EXERCISE REQUIREMENTS: In full and word for word, give the records again.

SUPPLIED ENTRIES:
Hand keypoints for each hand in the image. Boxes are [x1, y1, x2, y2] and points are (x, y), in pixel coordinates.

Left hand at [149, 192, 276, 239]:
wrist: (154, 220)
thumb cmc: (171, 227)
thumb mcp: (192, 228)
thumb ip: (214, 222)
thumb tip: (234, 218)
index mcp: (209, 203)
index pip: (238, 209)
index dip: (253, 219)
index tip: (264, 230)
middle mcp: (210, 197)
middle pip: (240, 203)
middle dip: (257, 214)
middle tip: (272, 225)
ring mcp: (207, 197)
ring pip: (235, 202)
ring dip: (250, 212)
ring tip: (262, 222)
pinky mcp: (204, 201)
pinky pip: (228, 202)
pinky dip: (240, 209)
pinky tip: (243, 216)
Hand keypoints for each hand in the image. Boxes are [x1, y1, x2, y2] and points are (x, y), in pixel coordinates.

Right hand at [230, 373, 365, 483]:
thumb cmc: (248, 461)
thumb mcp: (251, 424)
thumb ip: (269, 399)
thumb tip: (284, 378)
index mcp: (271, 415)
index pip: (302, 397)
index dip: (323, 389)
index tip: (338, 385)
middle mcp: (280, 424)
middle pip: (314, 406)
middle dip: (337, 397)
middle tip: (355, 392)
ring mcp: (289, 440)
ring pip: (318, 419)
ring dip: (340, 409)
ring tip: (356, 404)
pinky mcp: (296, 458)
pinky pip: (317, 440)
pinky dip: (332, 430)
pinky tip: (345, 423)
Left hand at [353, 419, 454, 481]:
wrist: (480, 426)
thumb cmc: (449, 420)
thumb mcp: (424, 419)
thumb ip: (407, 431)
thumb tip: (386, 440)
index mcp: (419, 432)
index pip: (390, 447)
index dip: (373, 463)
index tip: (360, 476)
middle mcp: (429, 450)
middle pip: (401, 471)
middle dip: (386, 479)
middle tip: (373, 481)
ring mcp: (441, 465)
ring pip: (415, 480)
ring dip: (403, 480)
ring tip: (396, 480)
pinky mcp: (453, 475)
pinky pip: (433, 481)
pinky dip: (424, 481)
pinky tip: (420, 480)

ANSWER SPACE:
Hand keypoints for each hand in the image. Boxes are [x1, y1, x2, y2] and points are (x, y), in pixel coordinates.

Left hand at [149, 192, 276, 239]:
wrist: (154, 220)
thumb cmc: (171, 227)
thumb mcp: (192, 228)
thumb ip: (214, 222)
thumb tip: (234, 218)
index mcp: (209, 203)
index pip: (238, 209)
index dip: (253, 219)
index tip: (264, 230)
middle mcp: (210, 197)
middle pip: (240, 203)
middle dip: (257, 214)
middle tip: (272, 225)
ring mcp: (207, 197)
ring pip: (235, 202)
ring dip: (250, 212)
ring tip: (262, 222)
pinky mcp: (204, 201)
pinky pip: (228, 202)
pinky dip: (240, 209)
pinky tip: (243, 216)
Hand keypoints for each hand in the image. Boxes are [x1, y1, x2, y2] and points are (x, y), in pixel coordinates.

Right hand at [230, 373, 365, 483]:
thumb cmc: (248, 461)
thumb mcp: (251, 424)
thumb ip: (269, 399)
thumb tip: (284, 378)
index mcp: (271, 415)
index pip: (302, 397)
index dip: (323, 389)
index tip: (338, 385)
middle mcp: (280, 424)
middle pip: (314, 406)
middle dip: (337, 397)
middle tip: (355, 392)
ring mcp: (289, 440)
ring pip: (318, 419)
ring dip: (340, 409)
ring tip: (356, 404)
pinky mcp: (296, 458)
pinky pip: (317, 440)
pinky dip: (332, 430)
pinky tip: (345, 423)
Left hand at [353, 419, 454, 481]:
wrist: (480, 426)
thumb cmc: (449, 420)
thumb mcp: (424, 419)
thumb ip: (407, 431)
thumb tip: (386, 440)
index mcp: (419, 432)
index pip: (390, 447)
index dip: (373, 463)
index tip: (360, 476)
middle mcp: (429, 450)
middle pip: (401, 471)
middle dip: (386, 479)
middle tip: (373, 481)
ring mcp: (441, 465)
ring pip: (415, 480)
ring dip: (403, 480)
ring tip: (396, 480)
pinky mcp: (453, 475)
pinky pip: (433, 481)
pinky dip: (424, 481)
pinky tip: (420, 480)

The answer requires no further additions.